(Page-level text extractions)

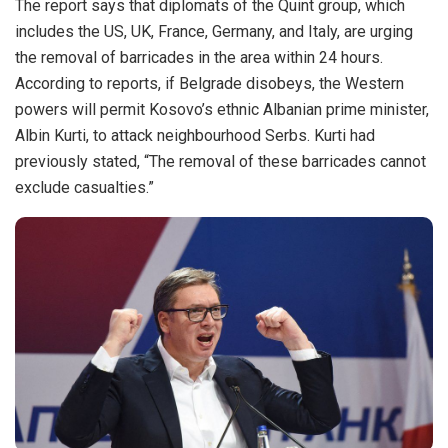
The report says that diplomats of the Quint group, which
includes the US, UK, France, Germany, and Italy, are urging
the removal of barricades in the area within 24 hours.
According to reports, if Belgrade disobeys, the Western
powers will permit Kosovo’s ethnic Albanian prime minister,
Albin Kurti, to attack neighbourhood Serbs. Kurti had
previously stated, “The removal of these barricades cannot
exclude casualties.”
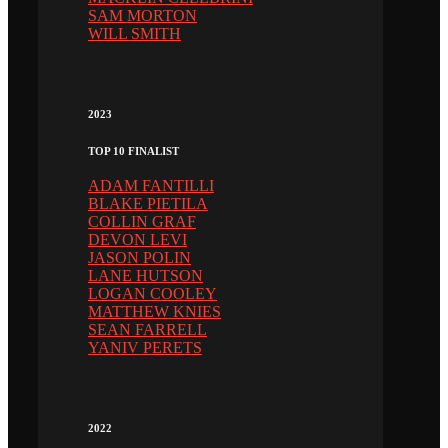
SAM MORTON
WILL SMITH
2023
TOP 10 FINALIST
ADAM FANTILLI
BLAKE PIETILA
COLLIN GRAF
DEVON LEVI
JASON POLIN
LANE HUTSON
LOGAN COOLEY
MATTHEW KNIES
SEAN FARRELL
YANIV PERETS
2022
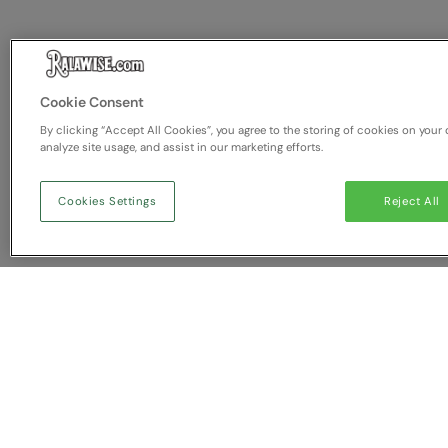
Cookie Consent
By clicking “Accept All Cookies”, you agree to the storing of cookies on your 
analyze site usage, and assist in our marketing efforts.
Cookies Settings
Reject All
You have NaN item(s) in yo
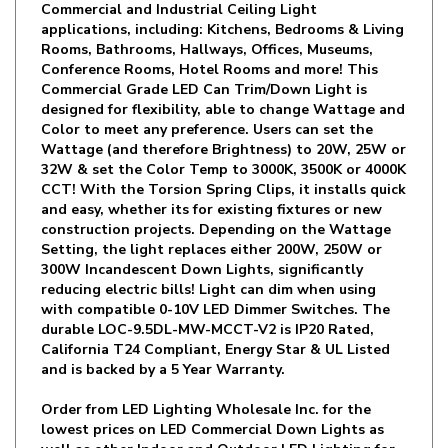
Rooms, Bathrooms, Hallways, Offices, Museums,
Conference Rooms, Hotel Rooms and more! This
Commercial Grade LED Can Trim/Down Light is
designed for flexibility, able to change Wattage and
Color to meet any preference. Users can set the
Wattage (and therefore Brightness) to 20W, 25W or
32W & set the Color Temp to 3000K, 3500K or 4000K
CCT! With the Torsion Spring Clips, it installs quick
and easy, whether its for existing fixtures or new
construction projects. Depending on the Wattage
Setting, the light replaces either 200W, 250W or
300W Incandescent Down Lights, significantly
reducing electric bills! Light can dim when using
with compatible 0-10V LED Dimmer Switches. The
durable LOC-9.5DL-MW-MCCT-V2 is IP20 Rated,
California T24 Compliant, Energy Star & UL Listed
and is backed by a 5 Year Warranty.
Order from LED Lighting Wholesale Inc. for the
lowest prices on LED Commercial Down Lights as
well as other Indoor and Outdoor LED Lighting for
Residential or Commercial use!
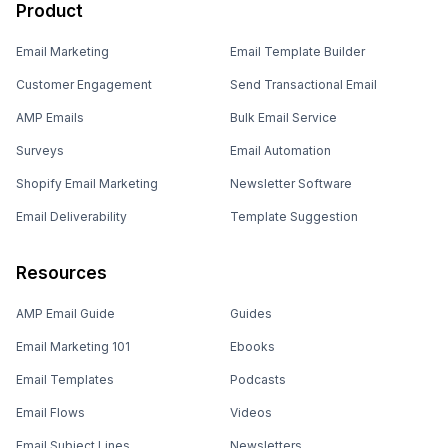
Product
Email Marketing
Email Template Builder
Customer Engagement
Send Transactional Email
AMP Emails
Bulk Email Service
Surveys
Email Automation
Shopify Email Marketing
Newsletter Software
Email Deliverability
Template Suggestion
Resources
AMP Email Guide
Guides
Email Marketing 101
Ebooks
Email Templates
Podcasts
Email Flows
Videos
Email Subject Lines
Newsletters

--- TASK DIRECTIONS ---
How many lines of the data above include the word "Cookies"? Only that number should be returned.

--- YOUR RESPONSE ---
2